■ **WHAT IS NEEDED**
Below are records with pictures. Transcribe exactly, and only, the lines from the line with "Table 7. Pollution" to the line with "Figure 5. Effects", both ends included, but not the pictures.

■ **DATA LISTING**
★ ★ ★ ★ ★ ★ ★

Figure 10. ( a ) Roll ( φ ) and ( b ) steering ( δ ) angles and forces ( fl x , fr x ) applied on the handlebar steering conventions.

★ ★ ★ ★ ★ ★ ★

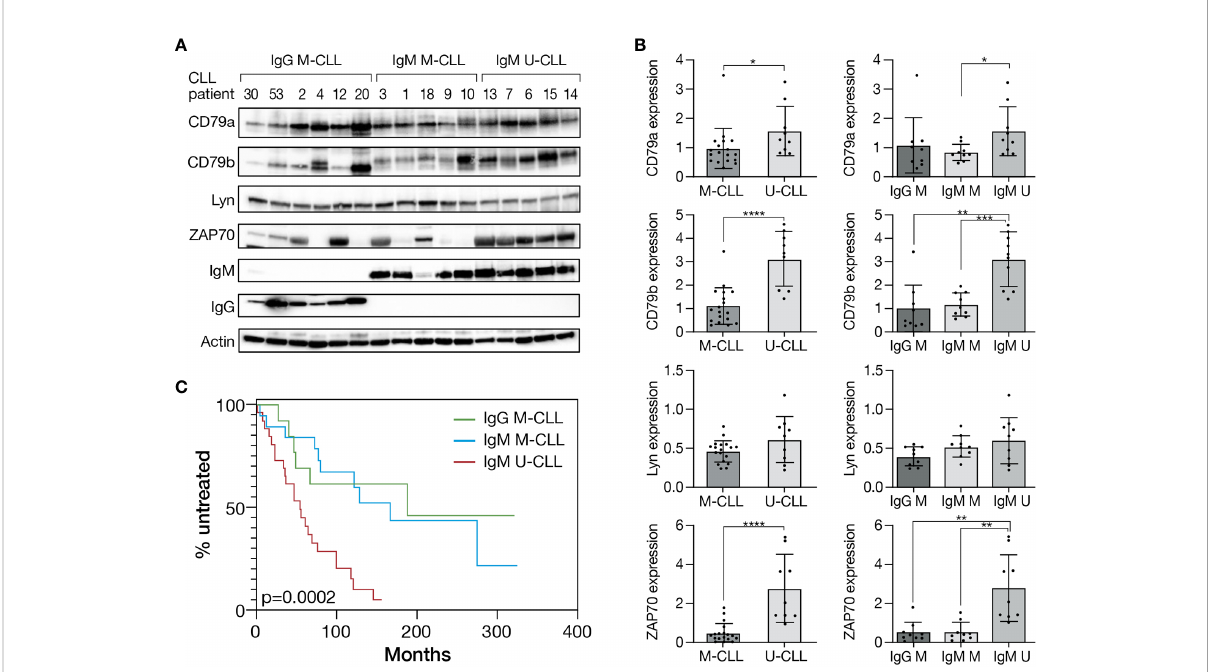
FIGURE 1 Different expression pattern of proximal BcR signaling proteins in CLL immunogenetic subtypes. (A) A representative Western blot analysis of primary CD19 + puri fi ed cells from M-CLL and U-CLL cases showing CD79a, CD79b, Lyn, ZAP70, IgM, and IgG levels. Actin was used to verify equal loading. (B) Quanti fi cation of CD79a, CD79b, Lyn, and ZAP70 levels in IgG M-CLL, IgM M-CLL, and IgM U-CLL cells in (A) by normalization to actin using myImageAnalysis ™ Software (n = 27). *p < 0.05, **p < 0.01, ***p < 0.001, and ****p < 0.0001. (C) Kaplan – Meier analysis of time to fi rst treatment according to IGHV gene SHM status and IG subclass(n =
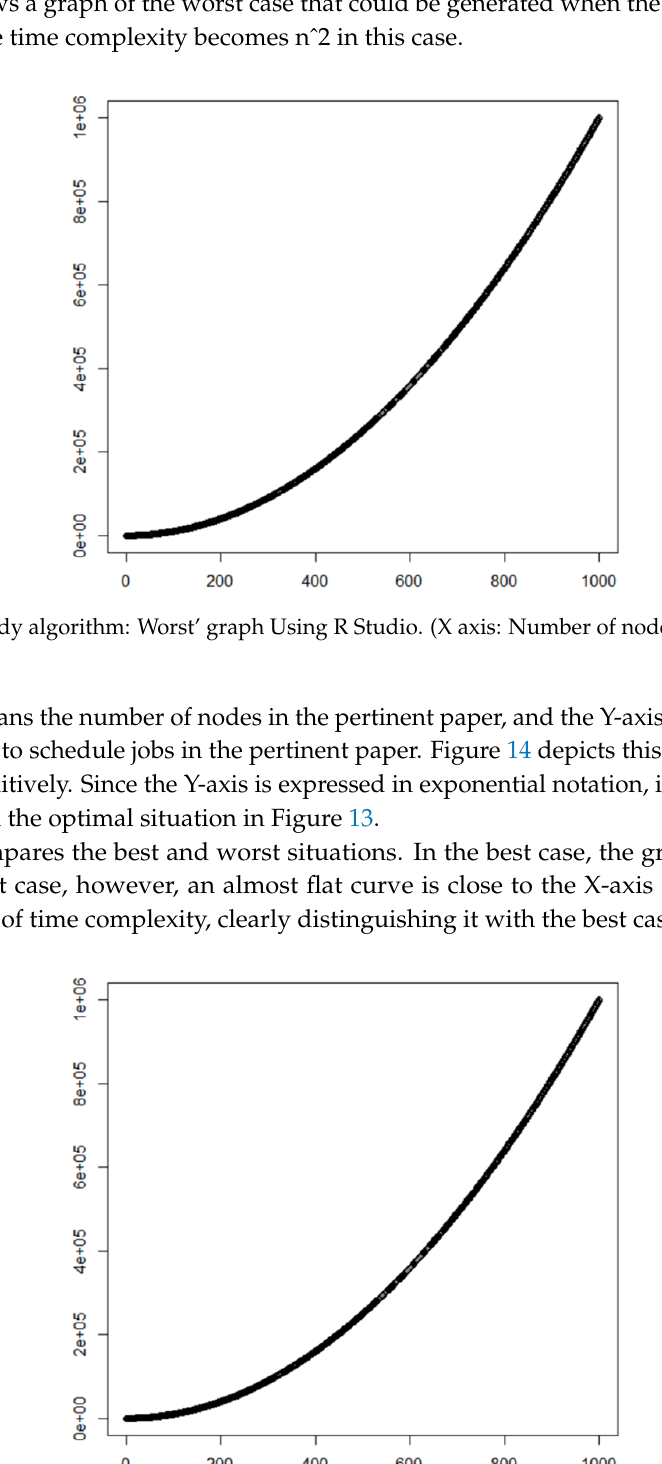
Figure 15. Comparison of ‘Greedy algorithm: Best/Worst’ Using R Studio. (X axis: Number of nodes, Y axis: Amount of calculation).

★ ★ ★ ★ ★ ★ ★

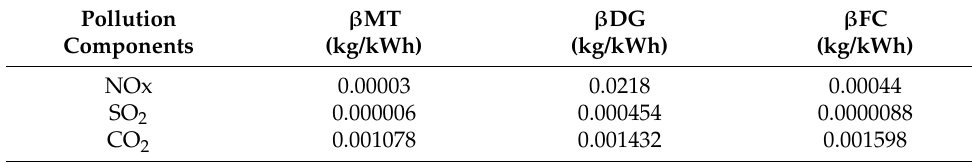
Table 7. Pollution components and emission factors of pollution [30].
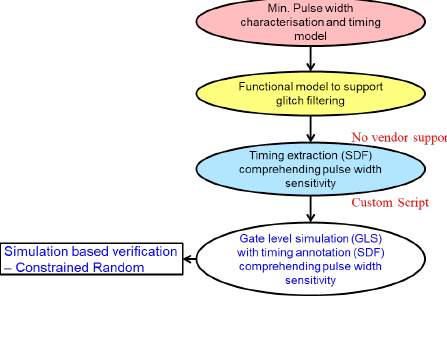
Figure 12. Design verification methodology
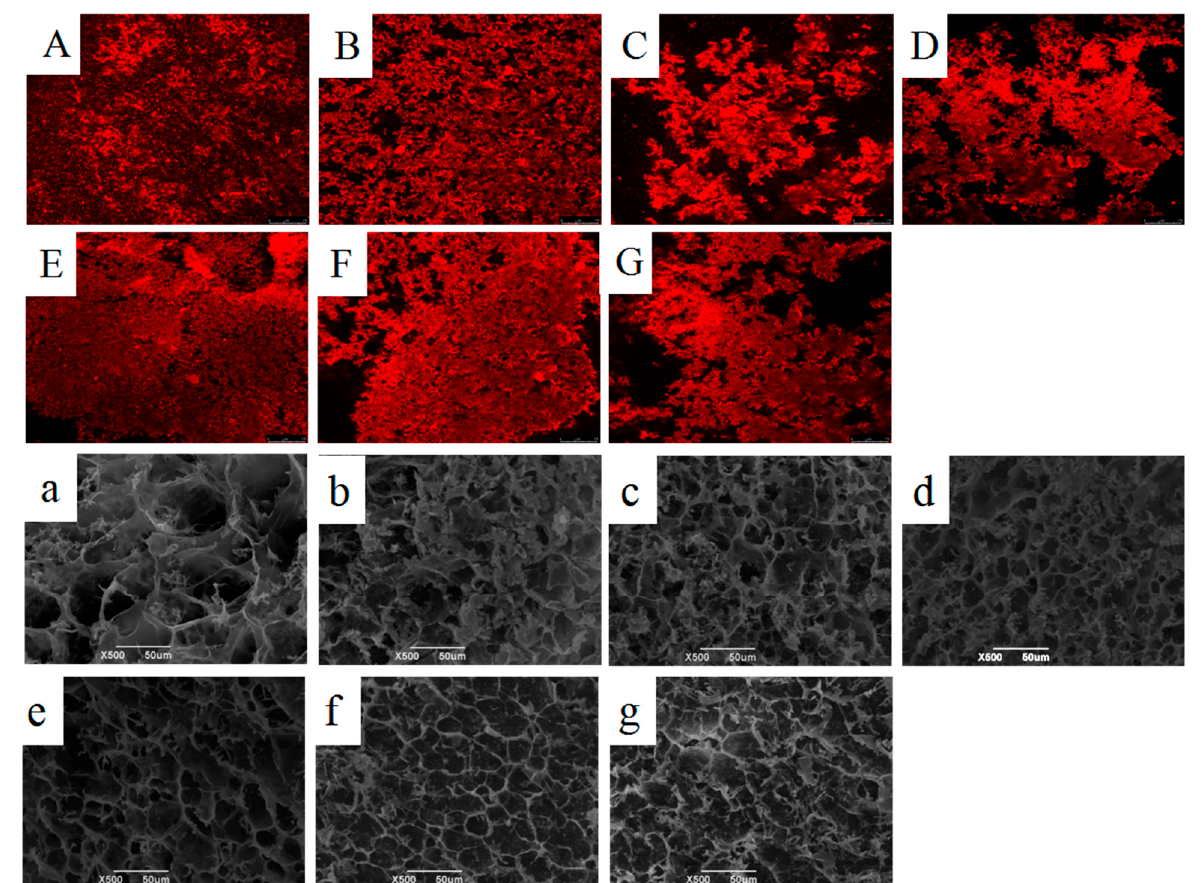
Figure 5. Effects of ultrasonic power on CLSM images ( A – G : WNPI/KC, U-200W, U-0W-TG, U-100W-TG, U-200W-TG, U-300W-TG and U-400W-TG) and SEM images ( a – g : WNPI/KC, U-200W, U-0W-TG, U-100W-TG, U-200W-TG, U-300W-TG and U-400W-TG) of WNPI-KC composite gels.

★ ★ ★ ★ ★ ★ ★

■ **RESPONSE TO THIS TASK**
Table 7. Pollution components and emission factors of pollution [30].
Figure 12. Design verification methodology
Figure 5. Effects of ultrasonic power on CLSM images ( A – G : WNPI/KC, U-200W, U-0W-TG, U-100W-TG, U-200W-TG, U-300W-TG and U-400W-TG) and SEM images ( a – g : WNPI/KC, U-200W, U-0W-TG, U-100W-TG, U-200W-TG, U-300W-TG and U-400W-TG) of WNPI-KC composite gels.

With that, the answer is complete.